The wavering shape in the window was slowly resolving itself into a discernable silhouette: Jaga, her hair loosely braided and lying over one shoulder, her eyes tired and yet warm, as they always were immediately upon waking. She wasn't smiling, but there was a certain softness to her mouth that suggested she was just about to do so, or that it faded away only a moment ago. He couldn't remember the last time that he had seen her look so relaxed; he couldn't remember the last time that he had seen her human. She was beautiful, but there was a brittleness to it, a shivering uncertainty. He could almost see the monster lying under her skin. In some strange way, that only made her more beautiful to him. Jaga tilted her head toward him, and started to say something he couldn't quite hear –
And then Zoran glanced over his shoulder, reclaiming the threads of his thoughts, and Kinga said, bluntly, "you're not going to like this."

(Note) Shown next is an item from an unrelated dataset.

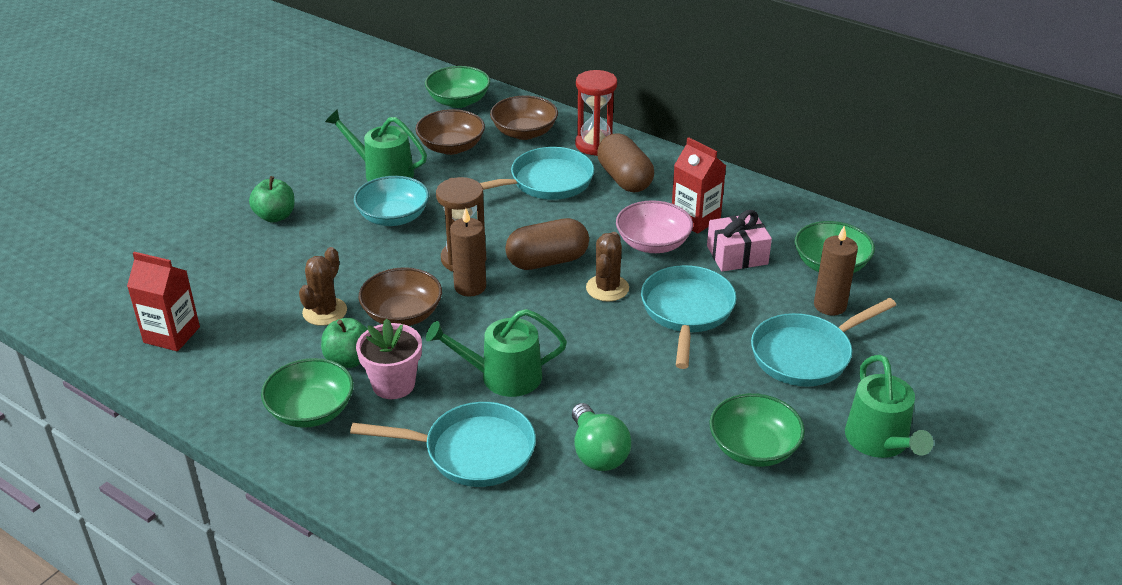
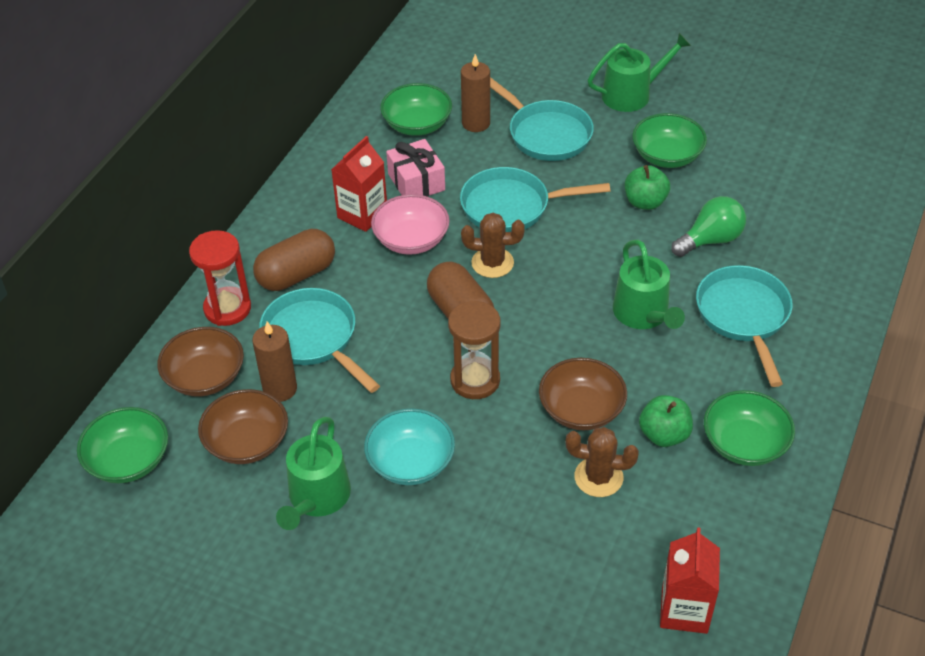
camera: 100 degrees left, 10 degrees up
green apple [249,176,295,223] -> green apple moved to [625,165,670,210]
pink flower pot [356,318,422,399] -> none
brown candle [450,208,486,296] -> brown candle moved to [252,322,297,402]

Ghjuvan squinted at his comrade, as though trying to read her face. "Be more specific."
"Fine." She had set her jaw; it was an expression she usually reserved for a few specific people. "You're going to hate this."
"This?"
She shook her head, and held out her hand, showing them a silver coin in the palm of her hand. An Irij coin, Zoran realised, stamped with the familiar shape of the Opona clocktower with the chancellor's sigil embedded into the edge. Kinga began to flip the coin between her knuckles; it flashed like a star in seizure. She had stained her knuckles with blood; so much for a peaceful intervention, wherever she had been. Zoran wondered if she had won the fight, and then chastised himself for wondering. Was there any doubt? "Ms Seo here brought a friend."
Khal's husky voice was amused. "And?"
"And her friend brought a friend." Kinga curled her fingers over the coin. Was that a burn running up her forearm, black and red and black again? Zoran thought he could see bone. "Like I said. You're not going to like this. I certainly don't."